Recently, I was asked the question: “What’s going on at Furman?” I pondered a moment before realizing: It was nothing. Our university seems to be under a spell of complacency inside and outside the classroom. The Furman “Bubble” is pervasive, and as a student body, we should be more engaged so that term no longer applies.
As a freshman, you try to get a feel for everything: attending parties, being socially engaged with people on your halls (though agoraphobia seems to actually be a real problem at Furman). You come to the small school hoping for a different perspective than all your friends or based on your parents’ recommendation. But the trap has been set: the advertisements of a small school with Greenville just around the corner (15 minutes away—better hope you’ve got a car and some change). You soon realize that there is not that much to do.
There is just something plain about Furman. People are won over by the beautiful campus and over-photographed Belltower before realizing that there is an aura of complacency here. Students at Furman seem to be content simply going to class, coming back to the dorms, perhaps attending some parties on the weekend, and then blowing up their Instagram feed with how beautiful our “one of a kind” lake is.
I am well aware of what Furman advertises—that people “love” Furman students for how engaged they are with the Greenville community, how much they do in the world, and how they change things for the better. But if you peer a little closer and ask around, the majority of people are not actually doing that. We are a small school, so the selective number of students that are incredibly engaged with the world stands out as a shining representation of the Furman student body, which is great! What should happen is that people should emulate them so that more students are having this same level of engagement and impact.

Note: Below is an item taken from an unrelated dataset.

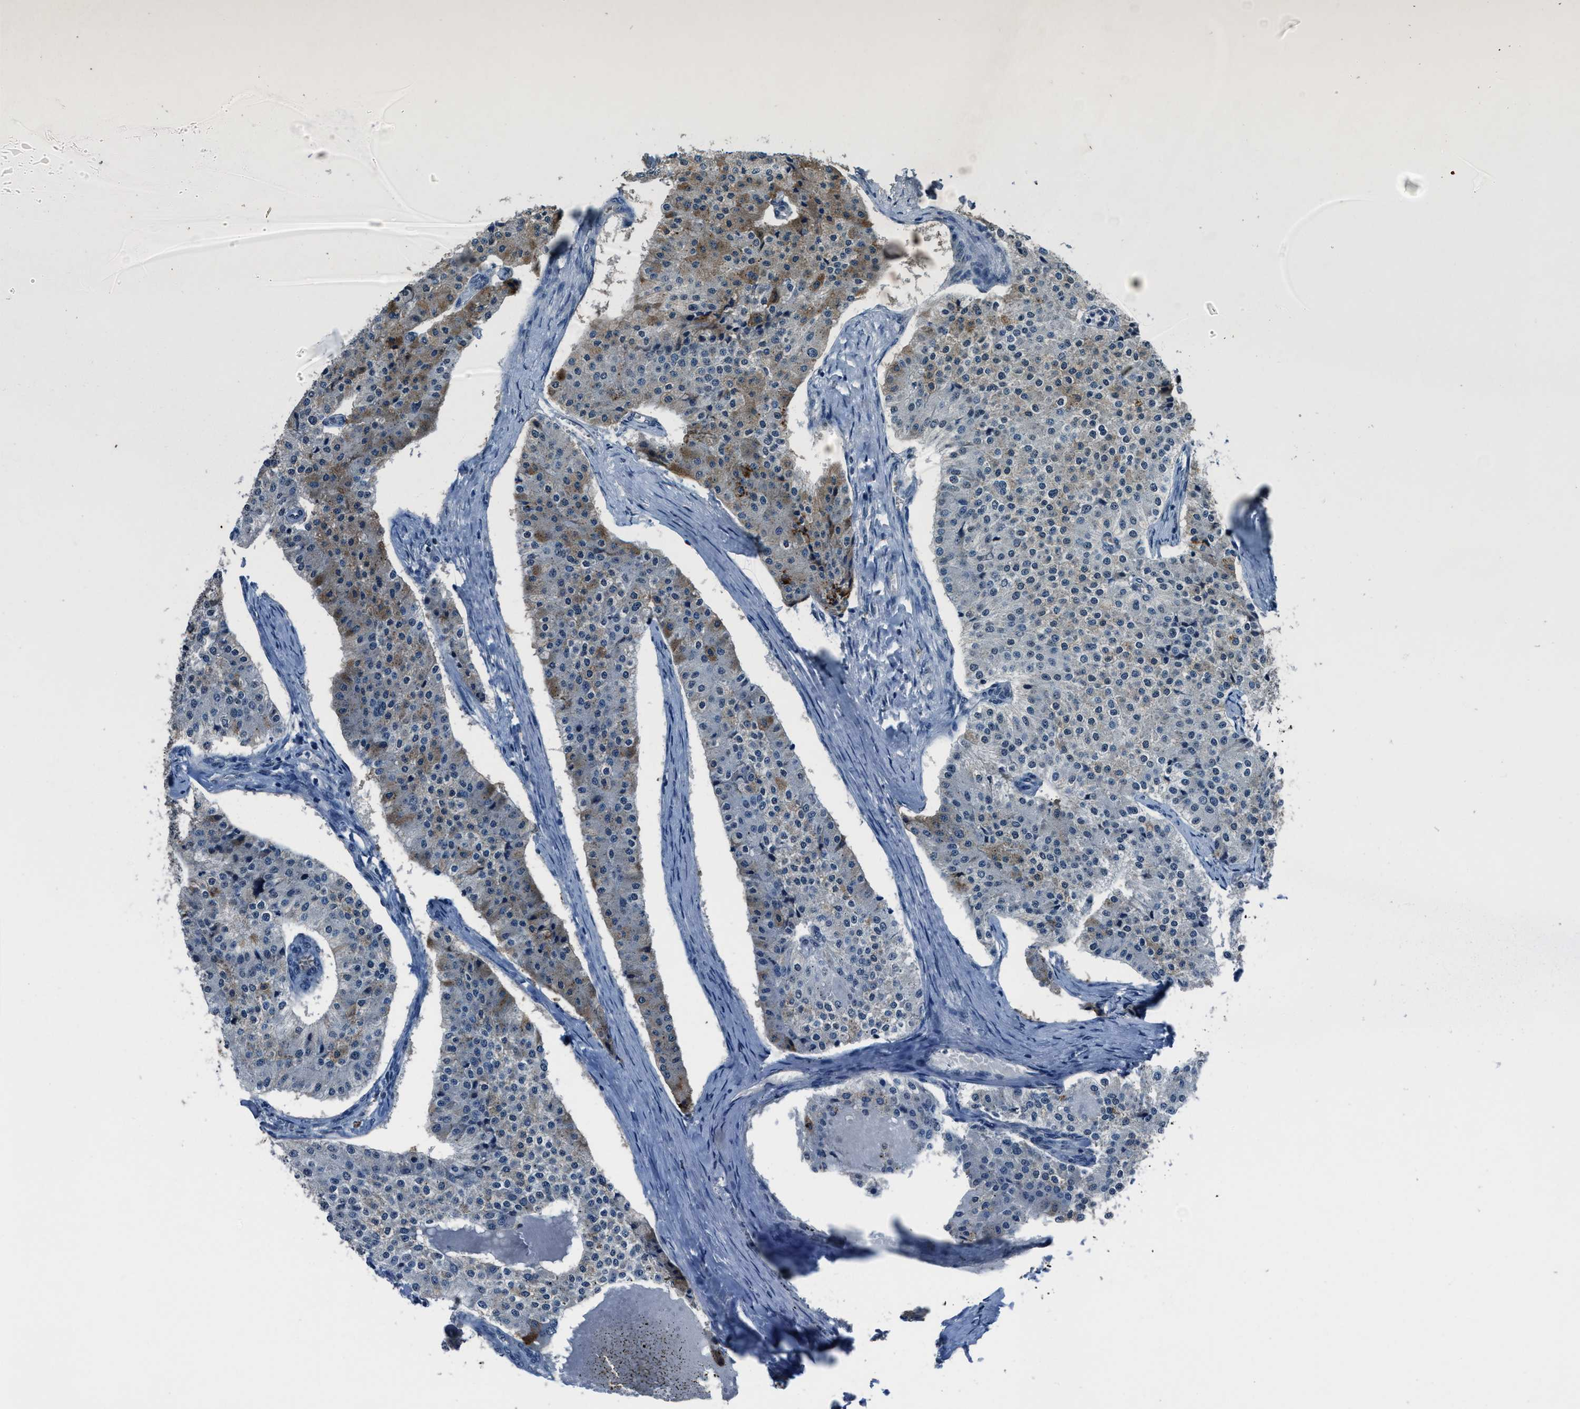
{"staining": {"intensity": "moderate", "quantity": "<25%", "location": "cytoplasmic/membranous"}, "tissue": "carcinoid", "cell_type": "Tumor cells", "image_type": "cancer", "snomed": [{"axis": "morphology", "description": "Carcinoid, malignant, NOS"}, {"axis": "topography", "description": "Colon"}], "caption": "Protein analysis of carcinoid tissue reveals moderate cytoplasmic/membranous positivity in approximately <25% of tumor cells.", "gene": "DUSP19", "patient": {"sex": "female", "age": 52}}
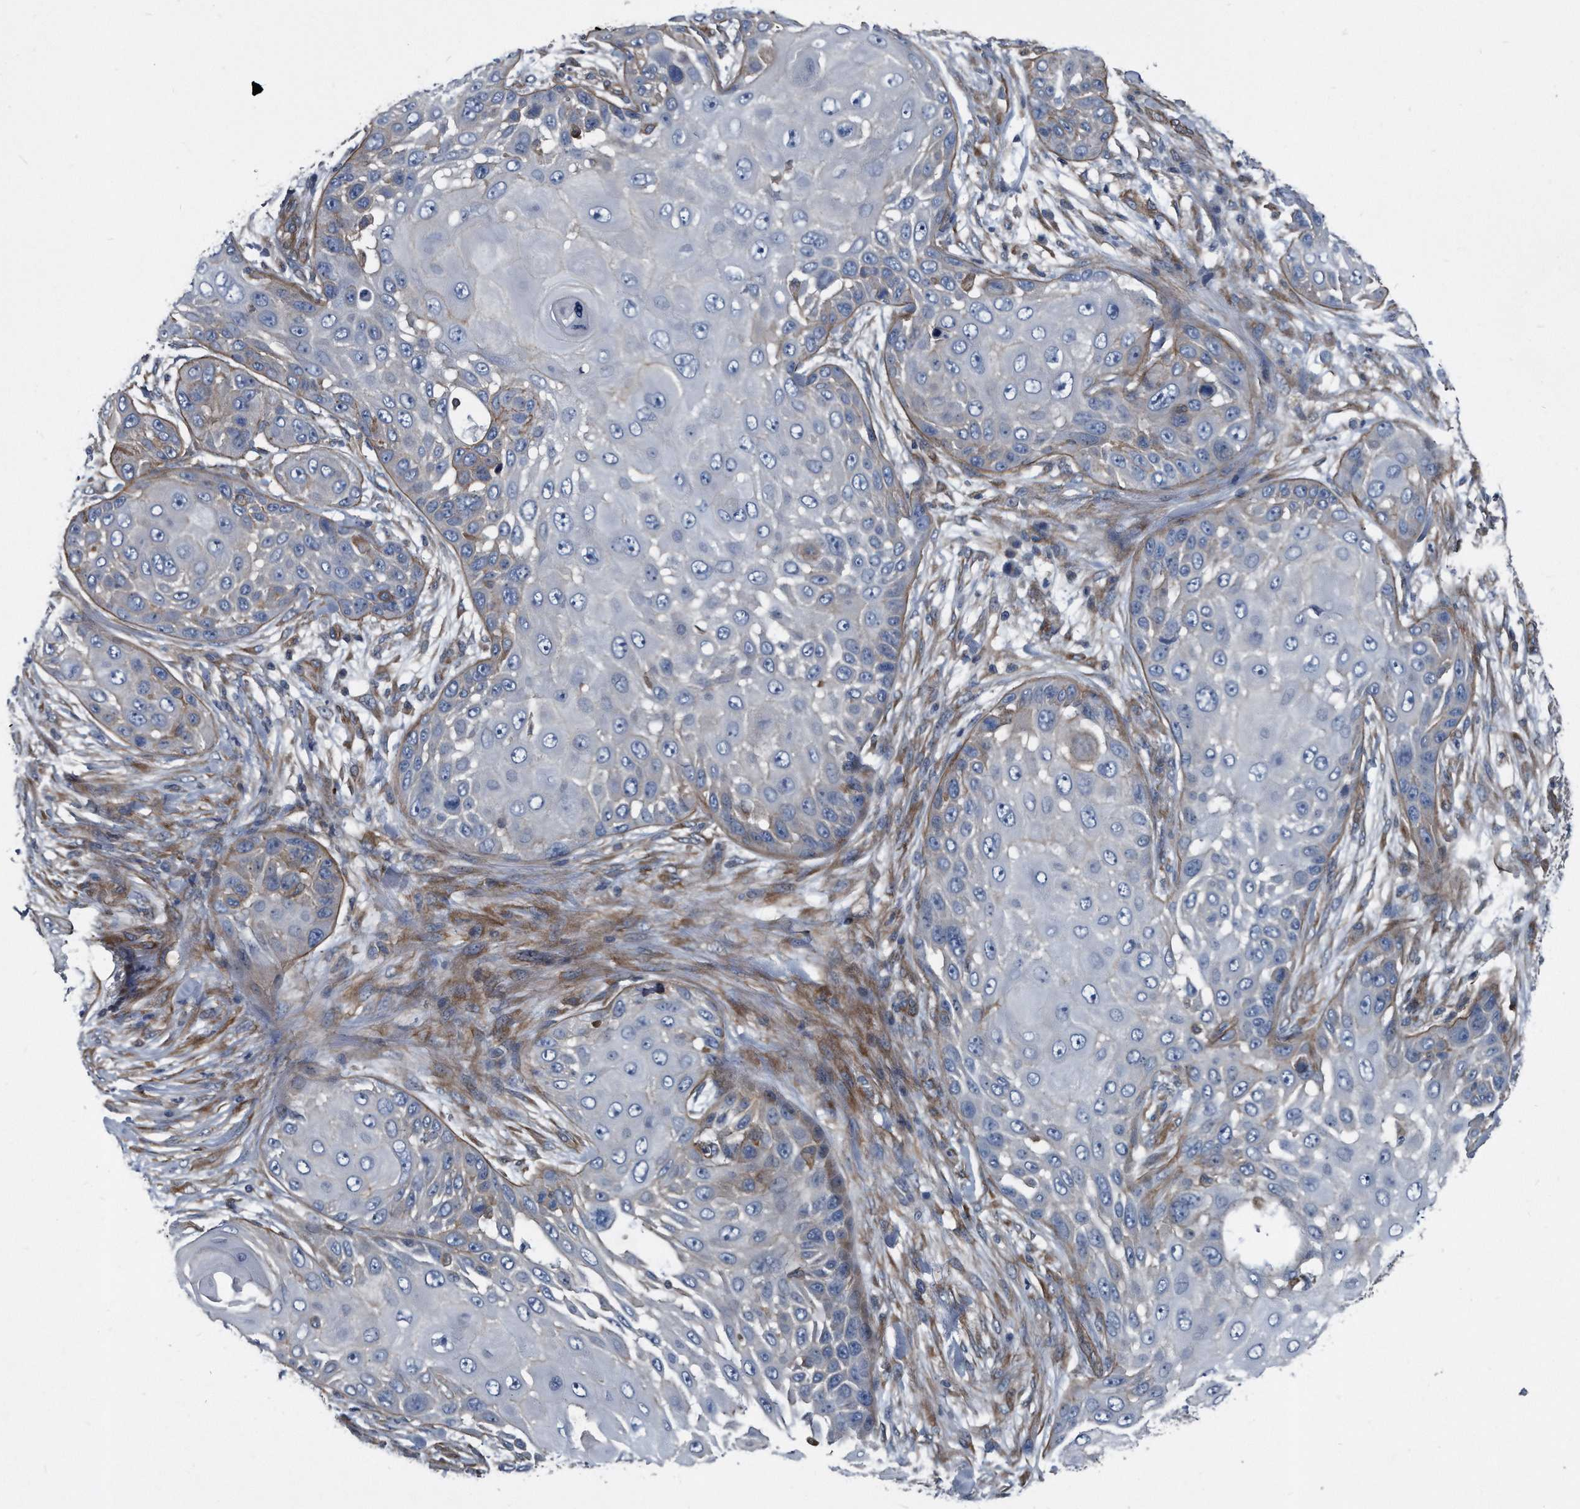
{"staining": {"intensity": "moderate", "quantity": "<25%", "location": "cytoplasmic/membranous"}, "tissue": "skin cancer", "cell_type": "Tumor cells", "image_type": "cancer", "snomed": [{"axis": "morphology", "description": "Squamous cell carcinoma, NOS"}, {"axis": "topography", "description": "Skin"}], "caption": "Brown immunohistochemical staining in human skin cancer reveals moderate cytoplasmic/membranous expression in approximately <25% of tumor cells.", "gene": "PLEC", "patient": {"sex": "female", "age": 44}}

The lack of student voices in the political scene is a profound representation of the intellectual complacency here. I am not calling for Berkeley style riots—those are dangerous and hypocritical—but I am simply asking that people understand that their Facebook rants about Trump and tweets about the administration do literally nothing but make people laugh. Simply “feeling” like a good person and denouncing those who do not match your ideology does not actually make you a good person. If you are so concerned about the downtrodden, go out and help them!
Robert Putnam’s famous book Bowling Alone shows community service has decreased heavily, and the entitled millennial generation does nothing to help out. Taking pictures at the Women’s March has little impact. Founding an actual organization, putting in lots of time and effort into stabilizing it—that is what makes a difference.
Furman only has one newspaper. Do students really want Wake Forest and other schools with multiple papers to edge us out? Furman propagates this marketing tool that we are akin to some Ivy League level school, and Furman students make that message an actual reality. You cannot boast about being a Furman student if all you are is a student. You have to be an active agent in the world.
German philosopher Friedrich Nietzsche was disdainful of the society around him because of their interpretation of Christian doctrine. According to clinical psychologist Jordan Peterson, Nietzsche believed that the Apostle Paul watered down Jesus’ message to be an imitation for us to follow: just “be a good person.” Like Nietzsche, I feel that a “watered down” attitude of what it means to be a good student is highly prevalent at Furman. Being a good student does not mean studying multiple hours of the day, getting a summer internship, and being nice to people. It means making a difference in the world and not stopping even after you have. College is not simply training for the real world—we are living in the real world. To students here I say, use your time wisely, you only live once.